Theory of classical surface diffusion

Abstract

We present a review of recent theoretical developments in classical surface diffusion. We start with a brief survey of theoretical and experimental works in surface diffusion to date, and point out some of the open problems in the field that have not received widespread attention. We then proceed to a detailed exposition of an analytic, microscope theory of classical diffusion of adatoms on surfaces. This is based on a Mori projection operator formalism in which the various dynamic correlation functions of the adatom are evaluated. The zero frequency limit of the velocity autocorrelation function yields the diffusion tensor.

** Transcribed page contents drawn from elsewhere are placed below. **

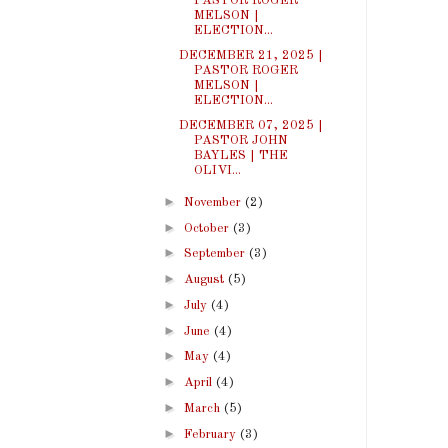
PASTOR ROGER
MELSON |
ELECTION...
DECEMBER 21, 2025 |
PASTOR ROGER
MELSON |
ELECTION...
DECEMBER 07, 2025 |
PASTOR JOHN
BAYLES | THE
OLIVI...
►
November
(2)
►
October
(3)
►
September
(3)
►
August
(5)
►
July
(4)
►
June
(4)
►
May
(4)
►
April
(4)
►
March
(5)
►
February
(3)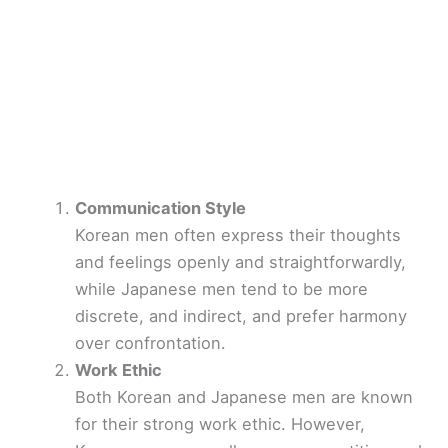
Communication Style
Korean men often express their thoughts
and feelings openly and straightforwardly,
while Japanese men tend to be more
discrete, and indirect, and prefer harmony
over confrontation.
Work Ethic
Both Korean and Japanese men are known
for their strong work ethic. However,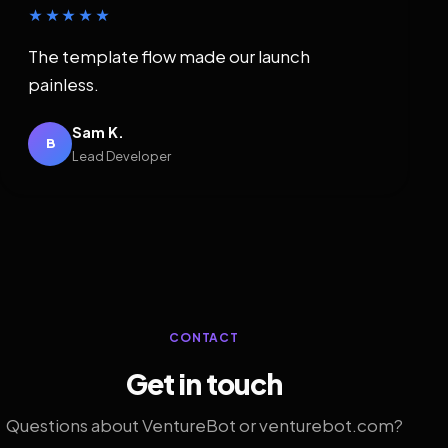
★★★★★
The template flow made our launch
painless.
Sam K.
B
Lead Developer
CONTACT
Get in touch
Questions about VentureBot or venturebot.com?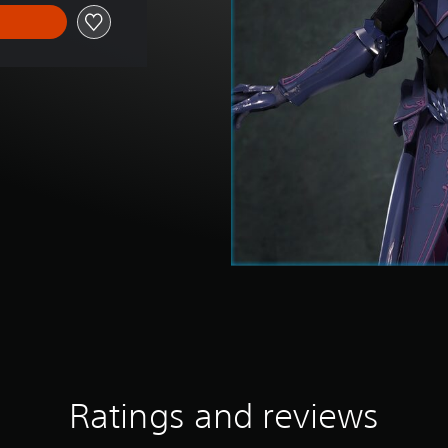
Ratings and reviews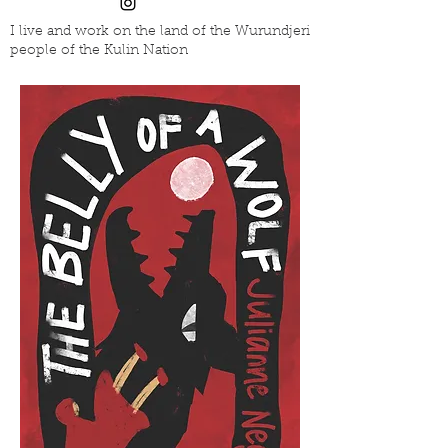
I live and work on the land of the Wurundjeri
people of the Kulin Nation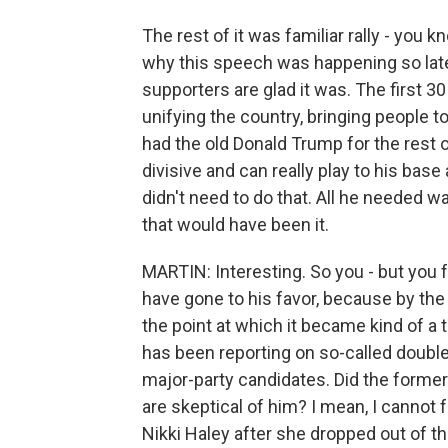
The rest of it was familiar rally - you 
why this speech was happening so late
supporters are glad it was. The first 3
unifying the country, bringing people 
had the old Donald Trump for the rest o
divisive and can really play to his bas
didn't need to do that. All he needed 
that would have been it.
MARTIN: Interesting. So you - but you fe
have gone to his favor, because by the 
the point at which it became kind of a t
has been reporting on so-called double
major-party candidates. Did the former
are skeptical of him? I mean, I cannot 
Nikki Haley after she dropped out of th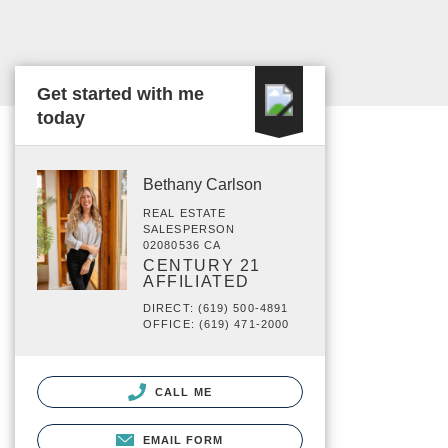
Get started with me
today
Bethany Carlson
REAL ESTATE
SALESPERSON
02080536 CA
CENTURY 21
AFFILIATED
DIRECT: (619) 500-4891
OFFICE: (619) 471-2000
CALL ME
EMAIL FORM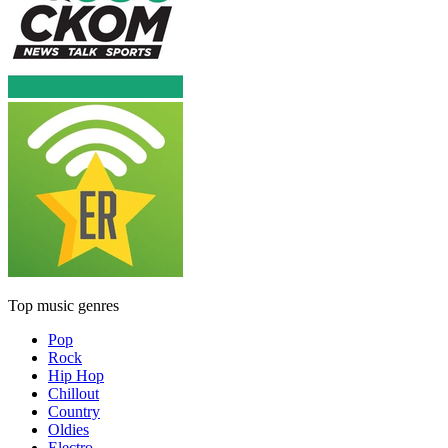
Top music genres
Pop
Rock
Hip Hop
Chillout
Country
Oldies
Electro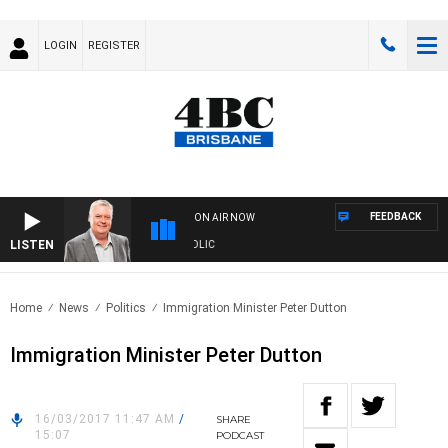
LOGIN
REGISTER
FEEDBACK
ON AIR NOW
LISTEN
S WITH LUKE GRANT WITH TRENT NIKOLIC
Home
News
Politics
Immigration Minister Peter Dutton
Immigration Minister Peter Dutton
16/03/2017 11:47 AM
/
SHARE
15:07
PODCAST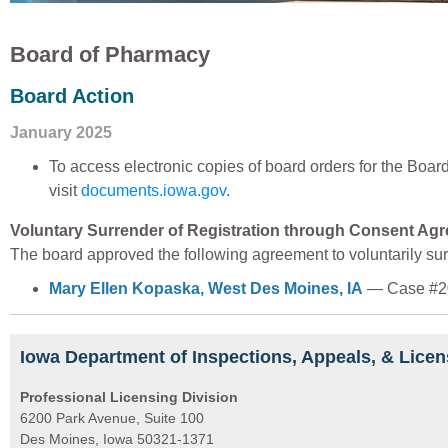
Board of Pharmacy
Board Action
January 2025
To access electronic copies of board orders for the Boa
visit
documents.iowa.gov
.
Voluntary Surrender of Registration through Consent Ag
The board approved the following agreement to voluntarily surr
Mary Ellen Kopaska, West Des Moines, IA
— Case #2
Iowa Department of Inspections, Appeals, & Licen
Professional Licensing Division
6200 Park Avenue, Suite 100
Des Moines, Iowa 50321-1371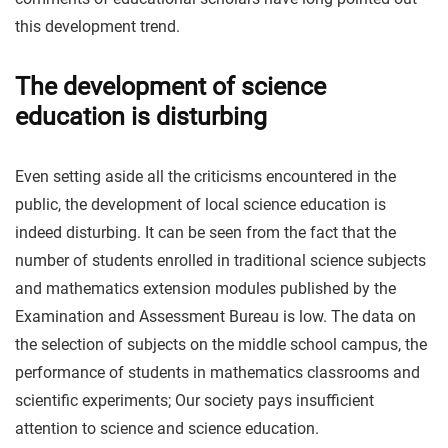
this development trend.
The development of science
education is disturbing
Even setting aside all the criticisms encountered in the
public, the development of local science education is
indeed disturbing. It can be seen from the fact that the
number of students enrolled in traditional science subjects
and mathematics extension modules published by the
Examination and Assessment Bureau is low. The data on
the selection of subjects on the middle school campus, the
performance of students in mathematics classrooms and
scientific experiments; Our society pays insufficient
attention to science and science education.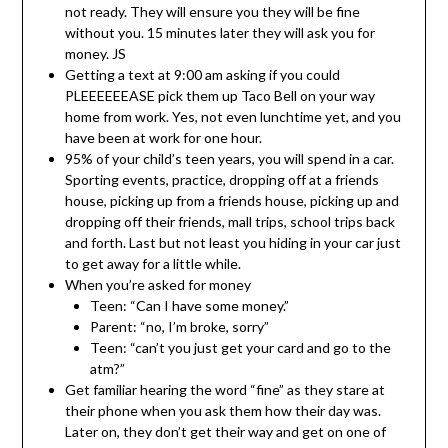
not ready. They will ensure you they will be fine
without you. 15 minutes later they will ask you for
money. JS
Getting a text at 9:00 am asking if you could
PLEEEEEEASE pick them up Taco Bell on your way
home from work. Yes, not even lunchtime yet, and you
have been at work for one hour.
95% of your child’s teen years, you will spend in a car.
Sporting events, practice, dropping off at a friends
house, picking up from a friends house, picking up and
dropping off their friends, mall trips, school trips back
and forth. Last but not least you hiding in your car just
to get away for a little while.
When you’re asked for money
Teen: “Can I have some money.”
Parent: “no, I’m broke, sorry”
Teen: “can’t you just get your card and go to the
atm?”
Get familiar hearing the word “fine” as they stare at
their phone when you ask them how their day was.
Later on, they don’t get their way and get on one of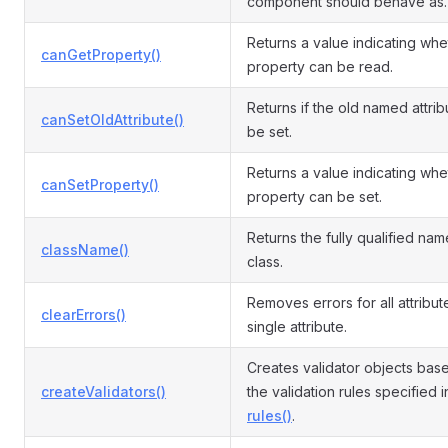
component should behave as.
Returns a value indicating whe
canGetProperty()
property can be read.
Returns if the old named attri
canSetOldAttribute()
be set.
Returns a value indicating whe
canSetProperty()
property can be set.
Returns the fully qualified name
className()
class.
Removes errors for all attribut
clearErrors()
single attribute.
Creates validator objects bas
createValidators()
the validation rules specified i
rules()
.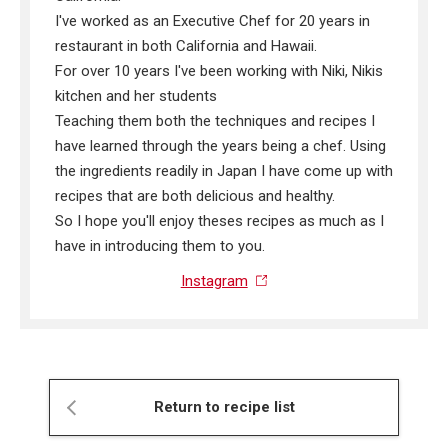
I've worked as an Executive Chef for 20 years in
restaurant in both California and Hawaii.
For over 10 years I've been working with Niki, Nikis
kitchen and her students
Teaching them both the techniques and recipes I
have learned through the years being a chef. Using
the ingredients readily in Japan I have come up with
recipes that are both delicious and healthy.
So I hope you'll enjoy theses recipes as much as I
have in introducing them to you.
Instagram
Return to recipe list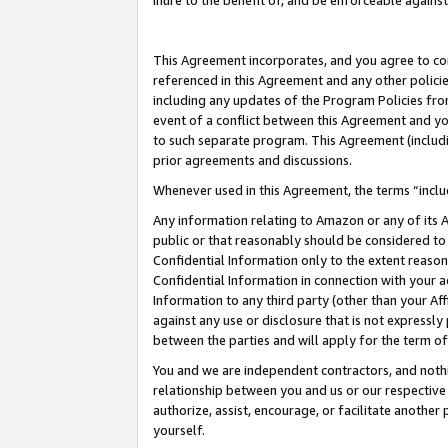
inure to the benefit of, and be enforceable against
This Agreement incorporates, and you agree to comp
referenced in this Agreement and any other polici
including any updates of the Program Policies from
event of a conflict between this Agreement and yo
to such separate program. This Agreement (includ
prior agreements and discussions.
Whenever used in this Agreement, the terms “includ
Any information relating to Amazon or any of its A
public or that reasonably should be considered to 
Confidential Information only to the extent reaso
Confidential Information in connection with your ac
Information to any third party (other than your Af
against any use or disclosure that is not expressly
between the parties and will apply for the term o
You and we are independent contractors, and nothin
relationship between you and us or our respective A
authorize, assist, encourage, or facilitate another
yourself.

Subsequently, we use the microscopic theory to examine the qualitative, universal features of surface diffusion. These include the validity and emergence of the Arrehnius form of the activated diffusion at low temperatures, the random walk theory and the diffusion anisotropy on surfaces with different symmetries. We then discuss the surface diffusion on substrates with special properties. The first of these is a substrate with large adatom induced local distortions. This is motivated by the observed anomalous diffusion anisotropy of the H/W(110) system. We introduce a two-step lattice gas model for this problem and justify the model by a parallel description of the deformable lattice within the microscopic theory. Detailed Monte Carlo simulation studies are then presented for the two-step lattice gas model. Another special case is a substrate which undergoes an intrinsic structural transition. We show that the adatom diffusion coefficient would vanish anomalously as the transition is approached due to the coupling with critical fluctuations. We conclude with a summary of the results and a discussion on the directions for future research.